A bit of research shows that this functionality was by design. Section 7.4.2 (Overload resolution) of the C# Specification calls this compiler behavior out specifically:

[M]ethods in a base class are not candidates [for method invocation] if any method in a derived class is applicable.

So now we can explain this strange behavior – since Child derives from Parent none of Parent's methods will ever be considered candidates for overload resolution by the compiler. While this is all well and good it does not help us understand why this decision was made. Why was the language designed this way?

I believe that this part of the C# specification was written to prevent owners of a base class from changing (accidentally or otherwise) the behavior of any derived class simply by changing the method group members of a given virtual method. Without section 7.4.2 the base class’s implementation of Foo would have been chosen as it’s parameter type is a better match to the type of the argument at the call site. However this would mean that if the owner of the base class were to add a new overload to a method group at any time that was a better match the compiler would silently choose the better overload and change the behavior of the code at that call site.

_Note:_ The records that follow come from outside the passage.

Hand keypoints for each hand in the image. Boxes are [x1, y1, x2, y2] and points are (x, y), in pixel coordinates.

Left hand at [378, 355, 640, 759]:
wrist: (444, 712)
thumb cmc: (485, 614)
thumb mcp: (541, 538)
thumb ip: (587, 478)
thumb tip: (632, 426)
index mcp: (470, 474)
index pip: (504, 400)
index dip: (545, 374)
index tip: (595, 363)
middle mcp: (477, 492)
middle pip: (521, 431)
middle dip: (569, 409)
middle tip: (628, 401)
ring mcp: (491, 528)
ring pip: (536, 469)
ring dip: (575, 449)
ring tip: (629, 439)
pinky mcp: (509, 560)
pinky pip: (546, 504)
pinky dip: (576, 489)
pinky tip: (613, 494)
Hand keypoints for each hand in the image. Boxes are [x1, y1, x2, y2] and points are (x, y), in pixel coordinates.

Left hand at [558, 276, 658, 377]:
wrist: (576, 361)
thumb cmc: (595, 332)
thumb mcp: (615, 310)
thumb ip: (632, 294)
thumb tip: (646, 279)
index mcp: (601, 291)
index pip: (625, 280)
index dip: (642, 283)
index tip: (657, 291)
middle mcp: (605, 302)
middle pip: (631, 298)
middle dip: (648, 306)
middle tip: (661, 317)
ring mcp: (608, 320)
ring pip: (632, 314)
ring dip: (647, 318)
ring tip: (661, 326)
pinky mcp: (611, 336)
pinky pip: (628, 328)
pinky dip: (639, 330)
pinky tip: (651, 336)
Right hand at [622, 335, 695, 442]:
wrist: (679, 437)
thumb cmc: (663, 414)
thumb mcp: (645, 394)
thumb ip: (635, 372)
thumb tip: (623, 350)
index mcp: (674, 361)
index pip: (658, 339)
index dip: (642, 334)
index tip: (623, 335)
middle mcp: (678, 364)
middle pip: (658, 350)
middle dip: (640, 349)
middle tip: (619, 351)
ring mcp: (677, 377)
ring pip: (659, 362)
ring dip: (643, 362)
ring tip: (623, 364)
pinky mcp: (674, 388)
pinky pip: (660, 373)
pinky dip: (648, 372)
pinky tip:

It seems as though this restriction on method overload resolution is in place to protect the owners of derived classes. We can be confident that classes from which we derive cannot maliciously or accidentally change the behavior of our code.

5 Comments

  1. Huh

    So this means that i can override ANY method, just by using object as parameter(s) and then casting it to whatever I’d like inside the function?

    Posted on 08-Nov-10 at 11:51 am | Permalink
  2. @Huh – Yes, you can overload any method on a base class this way (not override – overriding a method is different).

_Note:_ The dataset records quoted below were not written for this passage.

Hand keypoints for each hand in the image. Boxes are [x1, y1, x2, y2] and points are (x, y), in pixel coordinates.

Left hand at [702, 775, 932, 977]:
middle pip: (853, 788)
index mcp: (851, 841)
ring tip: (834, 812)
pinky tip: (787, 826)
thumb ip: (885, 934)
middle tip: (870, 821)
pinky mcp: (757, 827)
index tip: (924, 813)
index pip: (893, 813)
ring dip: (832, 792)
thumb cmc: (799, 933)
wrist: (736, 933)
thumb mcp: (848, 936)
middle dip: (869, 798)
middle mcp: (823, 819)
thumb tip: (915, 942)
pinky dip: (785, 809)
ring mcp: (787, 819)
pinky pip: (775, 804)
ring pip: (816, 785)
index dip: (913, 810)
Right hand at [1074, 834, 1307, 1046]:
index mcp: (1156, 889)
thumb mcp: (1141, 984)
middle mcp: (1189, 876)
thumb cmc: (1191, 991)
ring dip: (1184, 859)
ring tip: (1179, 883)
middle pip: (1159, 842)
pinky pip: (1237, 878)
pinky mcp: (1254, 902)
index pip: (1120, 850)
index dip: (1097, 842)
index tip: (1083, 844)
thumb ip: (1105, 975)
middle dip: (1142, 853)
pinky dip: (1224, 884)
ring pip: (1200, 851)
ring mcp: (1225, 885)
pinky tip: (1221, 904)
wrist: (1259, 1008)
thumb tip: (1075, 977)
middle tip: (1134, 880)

    Posted on 08-Nov-10 at 12:14 pm | Permalink
  3. This behavior may be by design, but I’d argue it’s a bad design. For one thing, if you’re worried that a base class might be trying to maliciously change the behavior of your program, then you have no right to be using that base class in the first place. If a base class wanted to do something malicious, there are a lot of easier ways it could go about that without relying on this particular behavior – it could simply change some of the base class behavior that we do rely on, since presumably we are deriving from this base class for a reason. So I think that’s a false argument. The more realistic argument is that the base class could accidentally change some behavior of the derived class. That is indeed a possible problem. However, there is another possible problem which is just as bad – ie., that the derived class could accidentally change some behavior of the base class. And the decision to implement overloading in this way actually makes it much more likely that just this situation could occur. By implementing this in a counter-intuitive way, the language designers increase the probability that the derived class might override some base-class behavior that it meant to preserve. So I’d say that in the best case this is a net neutral – but since it is more counter-intuitive, I’d call it a net negative.

    Posted on 08-Nov-10 at 1:14 pm | Permalink
  4. Pepe

    I thought the obvious thing would indeed be that the program would print “Child.Foo”. The resolver can’t try to determine what the “best” method is based on parameter type, after all, what if the parent method was “Parent.Foo(String a, Object b)” and the child method was “Child.Foo(Object a, String b)”? There would be no way to ever determine that one method matched a call better than the other simply by parameter types.

    So instead, for a given method call, the resolver instead looks through the class hierachy, starting with the object’s class then UP-ward, and uses the first method that matches (even if some ancestor method might match “better”). So child methods can indeed hide parent methods (I think the compiler will issue a warning when compiling the Child class). A caller could type cast the child object to Parent when calling Foo in order to call Parent.Foo rather than Child.Foo.

    Posted on 08-Nov-10 at 2:22 pm | Permalink
  5. More interesting is the resolution of:

    Parent child = new Child();
    child.Foo("test");
    

    You need to cover this for a comprehensive foray into the issue.